According to a statement released by the Dali Foundation Wednesday, a court-ordered test on the exhumed body of the famous artist “exclude Salvador Dali as the biological father of Maria Pilar Abel Martinez.”
A Spanish court had ordered Dali to be exhumed in July 2017 at Martinez’s request, a ruling which was highly controversial at the time.
A large stone slab had to be removed so forensic scientists could access the embalmed body and take samples of DNA from Dali’s hair and teeth.
In their statement on Wednesday, the Dali Foundation said they were unsurprised by the discovery. “There was no indication from the very beginning that this paternity claim had any veracity,” it said.
But Martínez’s lawyer, Enrique Blanqes, said he would not comment until he has read the forensic report.
One of history’s greatest surrealist artists, Dali was known for his pencil-thin mustache, eclectic persona and bizarre painted works.
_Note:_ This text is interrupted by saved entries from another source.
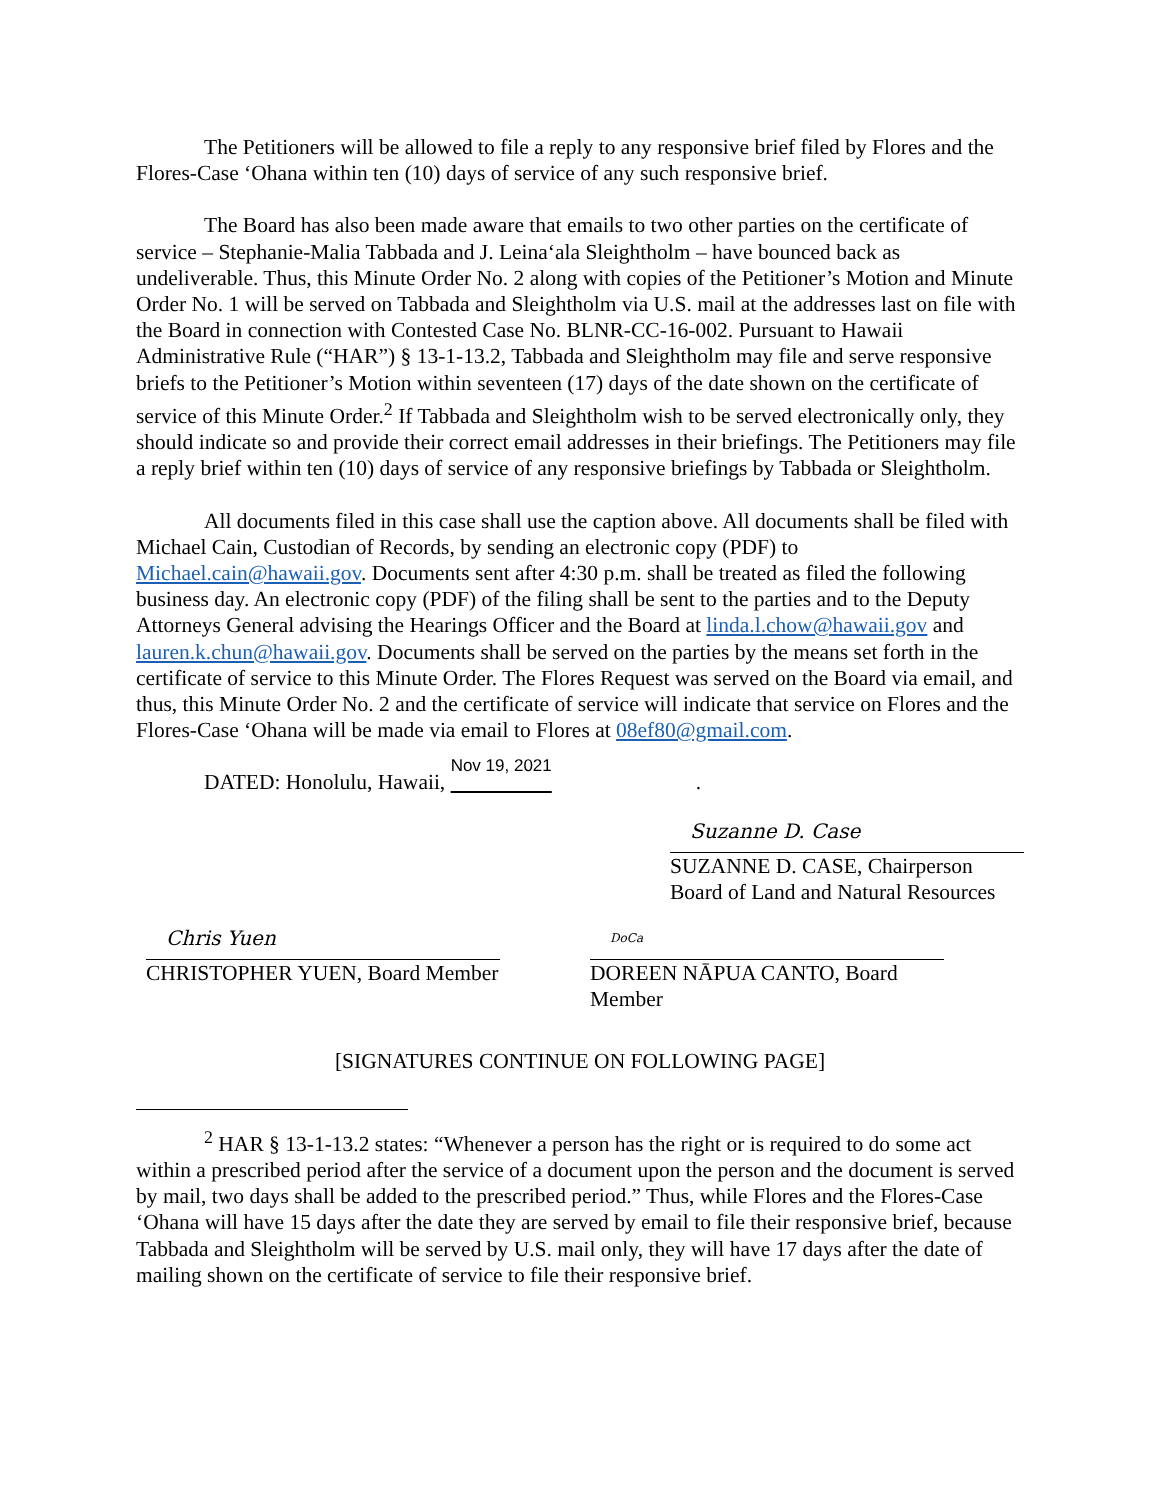The Petitioners will be allowed to file a reply to any responsive brief filed by Flores and the Flores-Case ‘Ohana within ten (10) days of service of any such responsive brief.
The Board has also been made aware that emails to two other parties on the certificate of service – Stephanie-Malia Tabbada and J. Leina‘ala Sleightholm – have bounced back as undeliverable. Thus, this Minute Order No. 2 along with copies of the Petitioner’s Motion and Minute Order No. 1 will be served on Tabbada and Sleightholm via U.S. mail at the addresses last on file with the Board in connection with Contested Case No. BLNR-CC-16-002. Pursuant to Hawaii Administrative Rule (“HAR”) § 13-1-13.2, Tabbada and Sleightholm may file and serve responsive briefs to the Petitioner’s Motion within seventeen (17) days of the date shown on the certificate of service of this Minute Order.<sup>2</sup> If Tabbada and Sleightholm wish to be served electronically only, they should indicate so and provide their correct email addresses in their briefings. The Petitioners may file a reply brief within ten (10) days of service of any responsive briefings by Tabbada or Sleightholm.
All documents filed in this case shall use the caption above. All documents shall be filed with Michael Cain, Custodian of Records, by sending an electronic copy (PDF) to Michael.cain@hawaii.gov. Documents sent after 4:30 p.m. shall be treated as filed the following business day. An electronic copy (PDF) of the filing shall be sent to the parties and to the Deputy Attorneys General advising the Hearings Officer and the Board at linda.l.chow@hawaii.gov and lauren.k.chun@hawaii.gov. Documents shall be served on the parties by the means set forth in the certificate of service to this Minute Order. The Flores Request was served on the Board via email, and thus, this Minute Order No. 2 and the certificate of service will indicate that service on Flores and the Flores-Case ‘Ohana will be made via email to Flores at 08ef80@gmail.com.
DATED: Honolulu, Hawaii, Nov 19, 2021.
Suzanne D. Case
SUZANNE D. CASE, Chairperson
Board of Land and Natural Resources
Chris Yuen
CHRISTOPHER YUEN, Board Member
DoCa
DOREEN NĀPUA CANTO, Board Member
[SIGNATURES CONTINUE ON FOLLOWING PAGE]
<sup>2</sup> HAR § 13-1-13.2 states: “Whenever a person has the right or is required to do some act within a prescribed period after the service of a document upon the person and the document is served by mail, two days shall be added to the prescribed period.” Thus, while Flores and the Flores-Case ‘Ohana will have 15 days after the date they are served by email to file their responsive brief, because Tabbada and Sleightholm will be served by U.S. mail only, they will have 17 days after the date of mailing shown on the certificate of service to file their responsive brief.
He died in 1989 at the age of 84.
He had never given any indication he had fathered any children, once saying, “Great geniuses produce mediocre children, and I don’t want to go through that experience.”
Decade-old quest finished?
The 61-year-old Martinez said her mother, a maid at one of Dali’s homes in Port Lligat, had maintained a clandestine relationship with the artist.
She has been attempting to prove Dali is her father for more than a decade.
Martinez previously attempted to get a paternity result from Dali’s old belongings in 2007 but the results proved inconclusive, leading the Madrid Supreme Court to agree there were no other reliable remains.
At the time, the Dali Foundation objected saying there was “no evidence” of the claim.
“The only grounds provided constitute a notarial statement from a woman who claims to be a friend of the mother, stating that the latter told her that her daughter’s father was Salvador Dali,” the Foundation said in a statement.